In a six-month study, ESPN gave viewers digital video recorders. At the end, the sports network came to this realization: Many people couldn’t care less about DVRs.
ESPN picked 100 households for its DVR experiment and periodically had trained researchers drop in to observe how using the device changed family viewing habits.
The murky verdict: Ultimately, 75% want to keep the DVR, but ESPN had trouble keeping the group intact. Over time, 90 of the 100 New York-area households dropped out and were replaced by others, and by the end, only 68 homes remained.
“The findings of this study certainly contradict the prevailing wisdom that DVRs will become the norm [in] U.S. households and that the 30-second spot will be rendered obsolete,” wrote ESPN’s Artie Bulgin, senior VP of research and sales development, and Rachel Mueller-Lust, ABC research VP. (Right now, about 7% of the nation has DVRs.)
The study found that, for most users, “commercial avoidance” is not the main attribute of having a DVR. Although 66% skipped commercials occasionally, that doesn’t appear much different from viewers who change channels or leave the room.

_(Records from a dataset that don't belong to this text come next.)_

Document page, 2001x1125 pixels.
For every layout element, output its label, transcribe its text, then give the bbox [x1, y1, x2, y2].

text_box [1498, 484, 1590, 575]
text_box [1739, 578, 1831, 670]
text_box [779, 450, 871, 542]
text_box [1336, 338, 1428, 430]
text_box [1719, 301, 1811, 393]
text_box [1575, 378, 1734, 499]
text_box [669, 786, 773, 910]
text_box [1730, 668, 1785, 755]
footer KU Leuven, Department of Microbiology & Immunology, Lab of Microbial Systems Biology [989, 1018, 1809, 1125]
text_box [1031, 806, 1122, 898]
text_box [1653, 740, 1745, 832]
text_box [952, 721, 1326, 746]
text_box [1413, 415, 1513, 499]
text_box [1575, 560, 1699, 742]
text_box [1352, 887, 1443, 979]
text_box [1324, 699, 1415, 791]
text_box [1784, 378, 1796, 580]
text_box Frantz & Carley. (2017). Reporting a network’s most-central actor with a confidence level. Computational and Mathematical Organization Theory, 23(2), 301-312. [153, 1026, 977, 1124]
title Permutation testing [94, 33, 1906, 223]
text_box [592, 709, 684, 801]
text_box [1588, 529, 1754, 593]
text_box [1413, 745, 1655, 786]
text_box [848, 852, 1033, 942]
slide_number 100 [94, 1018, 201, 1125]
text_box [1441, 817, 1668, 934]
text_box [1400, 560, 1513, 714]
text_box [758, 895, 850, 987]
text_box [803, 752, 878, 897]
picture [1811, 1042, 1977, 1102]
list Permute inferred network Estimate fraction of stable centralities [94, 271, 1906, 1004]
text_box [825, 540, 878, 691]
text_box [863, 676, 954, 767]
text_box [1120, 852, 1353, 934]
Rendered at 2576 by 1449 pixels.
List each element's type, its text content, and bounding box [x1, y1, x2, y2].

Mainly, the study concludes, viewers liked being able to watch TV more efficiently by watching what they wanted when they wanted to see it.
Bulgrin says the study, conducted for ESPN by Horowitz Associates, suggests that “the sky is not falling” on the current 30-second advertising model. “Generally speaking, commercial avoidance is a secondary outcome of watching television with a DVR,” the study says.
And viewers may not want the things. “There are millions and millions of Luddites in this country,” says Bulgrin. “The majority of homes in the country don’t intend to use either VOD or DVR technologies.”
Indeed, the test had so much churn because some people had trouble working the TiVo technology and many concluded they just didn’t care. (Personal issues were another factor.)
ESPN identified DVR viewer types but—except for the warrior—B&C came up with the names:
These viewers purposely record a program so they can miss the first 20 minutes or so and then catch up by fast-forwarding through the commercial breaks. ESPN found the skipper to be in the minority of DVR users.
Fans of: Possibly anything
Odds they skip commercials: High
They record the programs as initially aired to ensure they don’t miss them. Most of their DVR viewing is done the day the program aired, and they’re most likely to have been the first on the block to record programs with a VCR.
Fans of: Soaps, talk shows, reality programs
Odds they skip commercials: Low
Watching over the weekend, these viewers catch up with TV they missed during the week. The warriors want to be current, at their own pace.
Fans of: Prime time dramas
Odds they skip commercials: Even
These are the viewers most feared by advertisers. They gather large numbers of programs and then blast through them in blocks, often in fast-forward mode.
Fans of: Talk shows, cooking shows
Odds they skip commercials: High—and they skip dull parts of shows, too.
These viewers record favorite programs and movies and save them for a rainy day.
Fans of: Movies, children’s programming Odds they skip commercials: Low
Busy traveling executives use DVRs to catch up on their favorite programs once they’re back home.
Fans of: Anything
Odds they skip commercials: Depends on how backlogged they are.